The NOD2-Smoking Interaction in Crohn's Disease is likely Specific to the 1007 fs Mutation and may be Explained by Age at Diagnosis: A Meta-Analysis and Case-Only Study

Highlights

• There is a negative interaction between NOD2 smoking in Crohn's disease and it is specific to the 1007fs variant.

• With increasing age, the prevalence of the 1007fs variant decreases and exposure to cigarette smoke increases.

• Contrasting trends in the 1007fs variant and cigarette smoking may explain the negative NOD2-smoking interaction.

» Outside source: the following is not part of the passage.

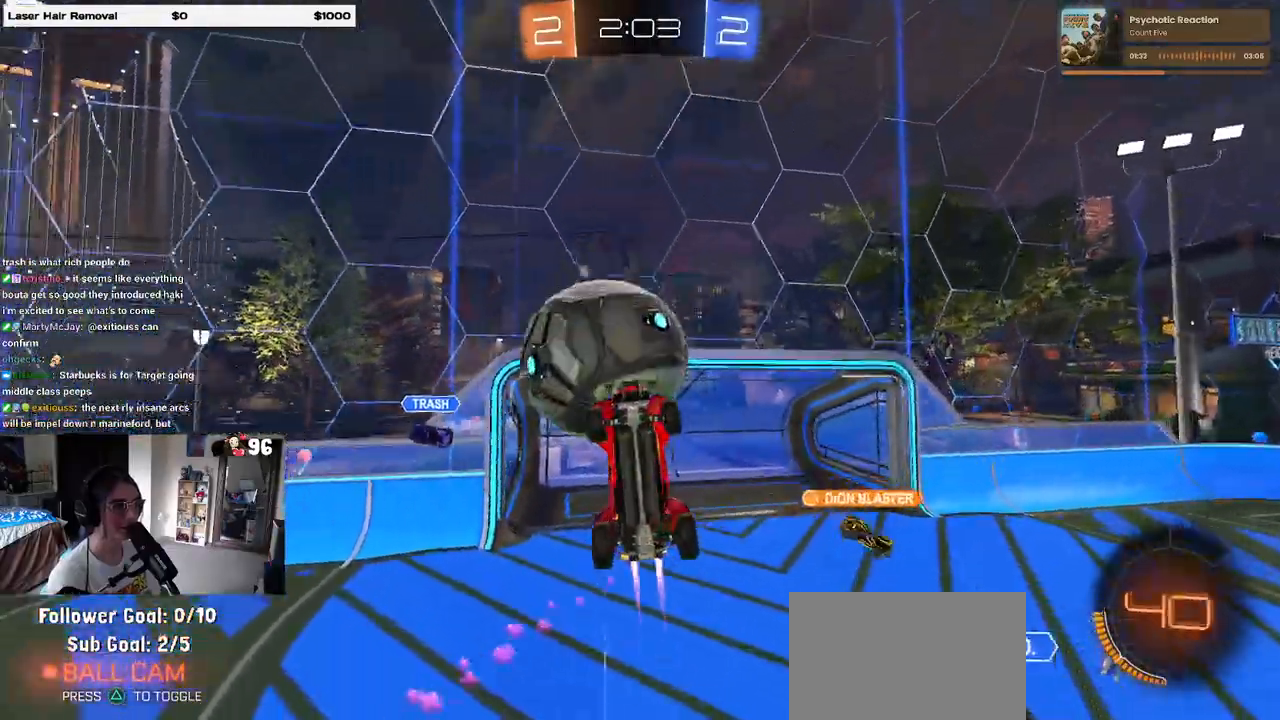
{"buttons": [], "left_stick": "right", "right_stick": "center", "events": [[33, "R1", "up"], [67, "left_stick", "right"], [317, "left_stick", "up-right"], [417, "left_stick", "right"]]}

We reviewed 18 studies evaluating NOD2-smoking interactions in Crohn's disease. Only the 1007fs variant interacted with smoking. Smokers with this mutation were less likely to develop Crohn's disease. We then conducted a study of 627 patients with Crohn's disease, which showed that the 1007fs variant was common in young patients and rare in older patients, whereas smoking was more common among older patients. The decreasing prevalence of 1007fs mutation and increasing exposure to smoking as age of diagnosis advances may explain the negative interaction between NOD2 and smoking observed in our meta-analysis. Our study highlights the challenges of identifying gene-environment interactions.

Abstract

Background

NOD2 and smoking are risk factors for Crohn's disease. We meta-analyzed NOD2-smoking interactions in Crohn's disease (Phase 1), then explored the effect of age at diagnosis on NOD2-smoking interactions (Phase 2).

Methods

Phase 1: MEDLINE and EMBASE were searched for studies (n = 18) providing data on NOD2 and smoking in Crohn's disease. NOD2-smoking interactions were estimated using odds ratios (ORs) and 95% confidence intervals (CIs) calculated using random effects models. Phase 2: A case-only study compared the proportion of smokers and carriers of the 1007 fs variant across ages at diagnosis (≤ 16, 17–40, > 40 years).

Findings

Phase 1: Having ever smoked was less common among carriers of the 1007 fs variant of NOD2 (OR 0.74, 95%CI:0.66–0.83). There was no interaction between smoking and the G908R (OR 0.96, 95%CI:0.82–1.13) or the R702W variant (OR 0.89, 95%CI:0.76–1.05). Phase 2: The proportion of patients (n = 627) carrying the 1007 fs variant decreased with age at diagnosis (≤ 16 years: 15%; 17–40: 12%; > 40: 3%; p = 0.003). Smoking was more common in older patients (≤ 16 years: 4%; 17–40: 48%; > 40: 71%; p < 0.001).

Interpretation

The negative NOD2-smoking interaction in Crohn's disease is specific to the 1007 fs variant. However, opposing rates of this variant and smoking across age at diagnosis may explain this negative interaction.